32 settimane, solo un chilo e mezzo, ma Rebecca ce la può fare benissimo, e infatti ce la fa, è pronta per essere tolta dall’incubatrice e con tutti i tubicini che le controllano la giovane vita, farsi deporre amorevolmente su quel ventre che l’ha custodita e nutrita, per sentirne il calore, il battito, e rigenerarsi, skin to skin, si chiama, il marsupio. Solo che Ivana ha avuto un’anestesia lunghissima, perché Rebecca è nata a marzo, e lei si è svegliata ieri. Anzi, la sua anestesia è cominciata ben prima del parto. Si chiama coma, ovvero interruzione della vita, dicono tanti, fine certa, oppure, una vita danneggiata irrevocabilmente. Dicono. 
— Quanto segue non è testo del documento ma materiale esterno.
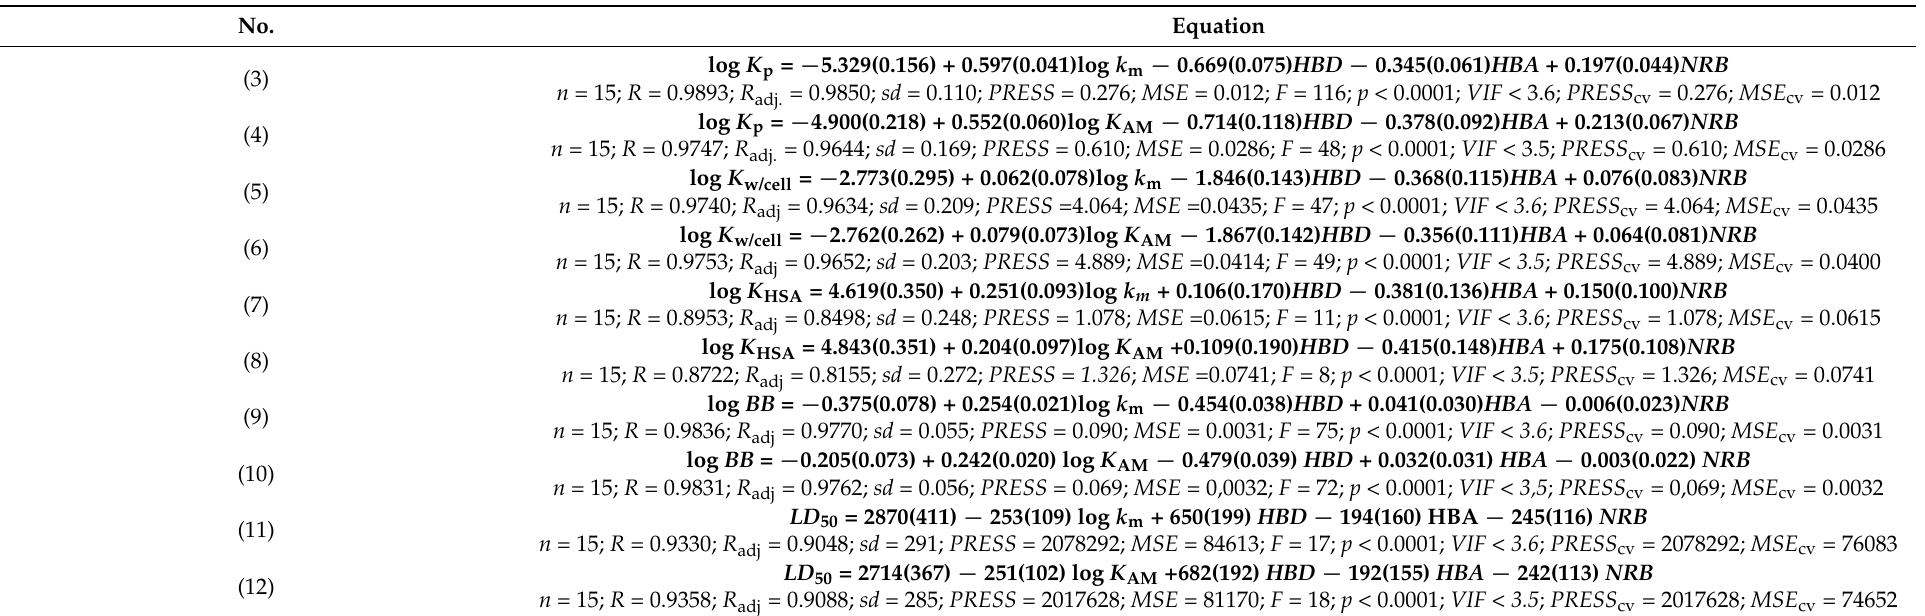
Table 3. The established quantitative structure–activity relationships: n —number of observations, R —coefficient of determination, R adj. —adjusted coefficient of determination, sd —standard deviation, F -value, p —probability value, VIF —variance inflation factor, PRESS —predicted residual sum of squares, MSE —mean square error,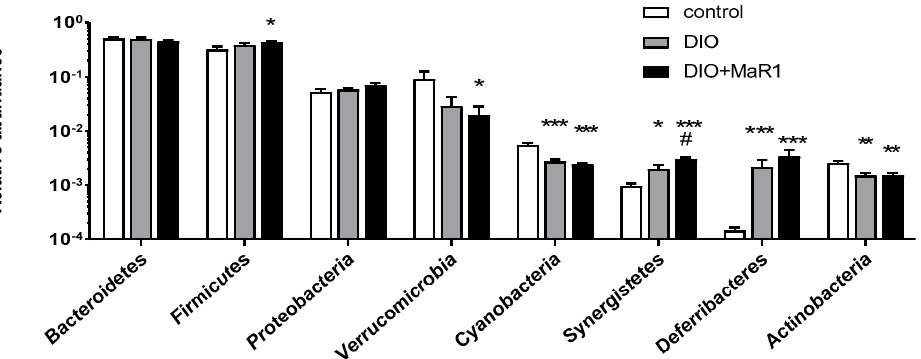
Figure 3. Relative abundance of major phyla in gut microbiota of the control and the DIO mice treated, or not treated, by oral gavage with MaR1 (50 µ g / kg / day) for 10 days. Data are expressed as mean ± SE ( n = 7–8). * p < 0.05, ** p < 0.01, *** p < 0.001 vs. control and # p < 0.05 vs.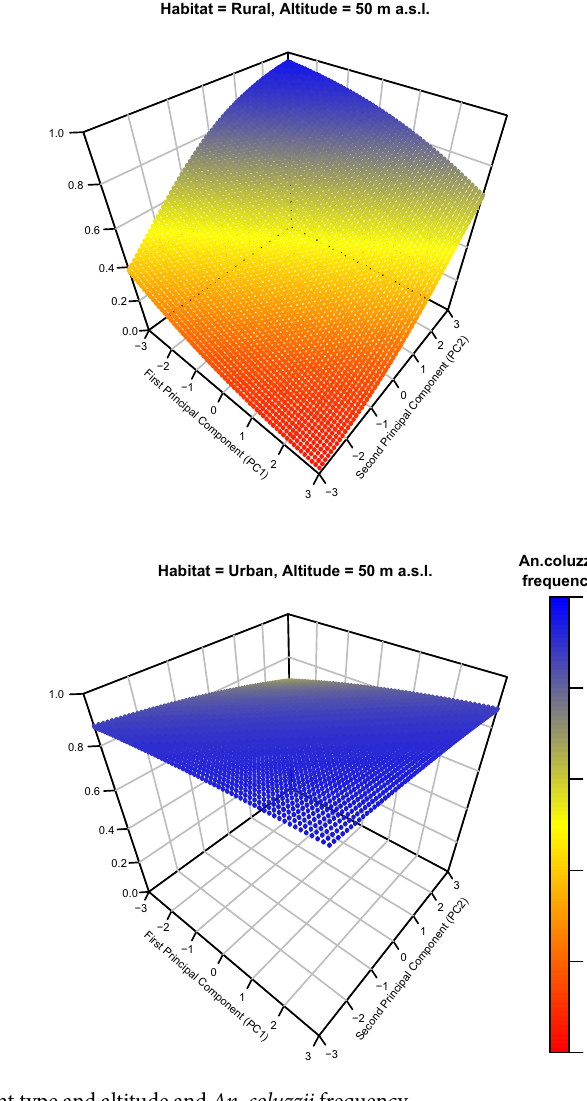
Figure 3. Association between environment type and altitude and An. coluzzii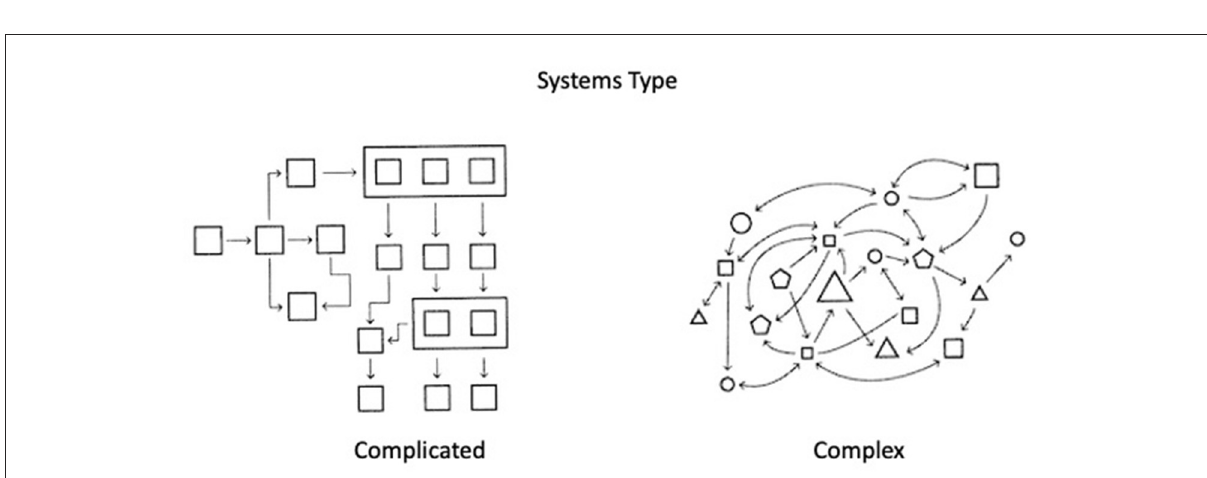
FIGURE2 Systems View: the contrast between complicated and complex systems. Complicated and complex systems can both have many parts but complicated systems have stable structures and the interactions among the parts are deterministic and predictable, while complex systems have many interdependent parts and the interactions can be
Ivana ha avuto un’emorragia cerebrale. Si è addormentata, e come per la protagonista della celebre fiaba, tutto s’è fermato con lei e attorno a lei. Quando s’è svegliata, il tempo era fermo, la sua bimba era in un ventre gonfio, non troppo però, e adesso, quel letto, e niente Rebecca…Ivana s’è appena svegliata, e non sa che dorme da mesi. Non sa quanti baci ha ricevuto da suo marito, anche se non è un principe, quante suppliche, quante preghiere di cari e altri cari e così via, in una catena di tenerezza e speranza  tenace, da forzare il cielo. Ivana s’è svegliata, e non sa che i medici scuotevano il capo, e già pareva loro eccezionale aver salvato la bambina, aver sottratto lei a quella morte apparente, a quel sonno così innaturale, per una vita di 33 anni. Non si sveglierà, i parametri sono terribili, si sussurravano dottori e dottoresse e infermiere. Oppure, se si sveglierà… chissà se riconoscerà mai sua figlia. Se potrà vederla, parlarle, prenderla in braccio. Chissà. 



Così, la piccola Rebecca è restata nel nido, coccolata come fosse la bimba di tutti, e Ivana è stata portata in un altro ospedale della sua città, Catania, e il papà a fare la spola, un ditino sulla testolina della figlia, e poi dall’altra parte, una carezza alla sposa.

Finché è successo. Quello che a tutti pare un miracolo, e ai medici, prudentemente, un gran colpo di fortuna, Ivana si è svegliata, non solo: parla, si muove, e si è toccata la pancia, ha chiesto della sua bimba. Rebecca l’avevano pensato insieme, lei la conosceva già con quel nome. Rebecca, e ci hanno anche aggiunto Maria, che almeno una mamma lassù l’avesse di sicuro. Tra lo stupore dei medici ha chiesto di essere portata da lei, di averla addosso, di  sentire il suo tremore a contatto con la sua pelle. Quante lacrime il papà. Che il miracolo l’aveva chiesto tante volte, e lo aspettava, con forza, come si fa quando si chiede una cosa buona e giusta, con insistenza, sgridando chi di dovere perché tardava tanto. Due miracoli, aveva chiesto il papà. E due miracoli ha avuto. Per questo, d’accordo con Ivana, appena potranno voleranno tutti e tre in un paesino della Bosnia Erzegovina, dove la Madonna si fa vedere spesso, dicono, e così potranno dirle grazie di persona.